Semantic field is a closely knit sector of vocabulary characterized by a common concept (e.g. in the semantic field of space we find nouns - expanse, extent, surface; verbs - to extend, to spread, to span; adjectives - spacious, roomy, vast, broad). The member of the semantic fields are not synonymous but all of them are joined together by some common semantic component. This component common to all the members of the field is sometimes described as the common denominator of meaning, like the concept of kinship, concept of colour, parts of the human body and so on. The basis of grouping in this case is not only linguistic but also extra-linguistic: the words are associated, because the things they name together and are closely connected in reality.
Thematic (or ideographic) groups of words joined together by common contextual associations within the framework of the sentence and reflect the interlinking of things and events in objective reality. Contextual association are formed as a result of regular co-occurrence of words in similar repeatedly used contexts.
Thematic or ideographic groups are independent of classification into parts of speech. Words and expression are here classed not according to their lexico-grammatical meaning but strictly according to their signification, i.e. to the system of logical notions (e.g. tree - grow - green; sunshine - brightly - blue - skyj,
Hyponymy is the semantic relationship of inclusion existing between elements of various levels. Thus, e.g. vehicle includes car, bus, taxi. The hyponymic relationship is the relationship between the meaning of the general and the individual terms.
A hyperonym is a generic term which serves as the name of the general as distinguished from the names of the species-hyponyms. In other words the more specific term is called the hvponym. For instance, animal is a generic term as compared to the specific names wolf, dog, mouse (these are called equonyms). Dog, in its turn, may serve as a generic term for different breeds such as bull-dog, collie, poodle, etc.
20. Phraseology: Free word combination and phraseological word combination. The problem of definition of phraseological word combination. The essential features of phraseological units: lack of semantic motivation (idiomaticity) and lexical and grammatical stability. The concept of reproducibility.
Phraseological unit is a non-motivated word-group that cannot be freely made up in speech but is reproduced as a ready made unit.
Reproducibility is regular use of phraseological units in speech as single unchangeable collocations.
Idiomaticity is the quality of phraseological unit, when the meaning of the whole is not deducible from the sum of the meaning of the parts.
Stability of phraseological unit implies that it exists as a ready-made linguistic unit which does not allow of any variability of its lexical components of grammatical structure.

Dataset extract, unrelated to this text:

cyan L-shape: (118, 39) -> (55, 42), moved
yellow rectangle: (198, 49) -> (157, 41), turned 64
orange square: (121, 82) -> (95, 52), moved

1. In lexicology there is great ambiguity of the terms phraseology and idioms. Opinions differ as to how phraseology should be defined, classified, described and analyzed. The word "phraseology" has very different meanings in this country and in Great Britain or the United States. In linguistic literature the term is used for the expressions where the meaning of one element is dependent on the other, irrespective of the structure and properties of the unit (V.V.Vinogradov); with other authors it denotes only such set expressions which do not possess expressiveness or emotional colouring (A.I.Smirnitsky), and also vice versa: only those that are imaginative, expressive and emotional (I.V.Arnold). N.N.Amosova calls such expressions fixed context units, i.e. units in which it is impossible to substitute any of the components without changing the meaning not only of the whole unit but also of the elements that remain intact. O.S.Ahmanova insists on the semantic integrity of such phrases prevailing over the structural separateness of their elements. A.V.Koonin lays stress on the structural separateness of the elements in a phraseological unit, on the change of meaning in the whole as compared with its elements taken separately and on a certain minimum stability.
In English and American linguistics no special branch of study exists, and the term "phraseology" has a stylistic meaning, according to Webster's dictionary 'mode of expression, peculiarities of diction, i.e. choice and arrangement of words and phrases characteristic of some author or some literary work'.
Difference in terminology ("set-phrases", "idioms", "word-equivalents") reflects certain differences in the main criteria used to distinguish types of phraseological units and free word-groups. The term "set phrase" implies that the basic criterion of differentiation is stability of the lexical components and grammatical structure of word groups.
The term "idiom" generally implies that the essential feature of the linguistic units is idiomaticity or lack of motivation.
The term "word-equivalent" stresses only semantic but also functional inseparability of certain word groups, their aptness to function in speech as single words.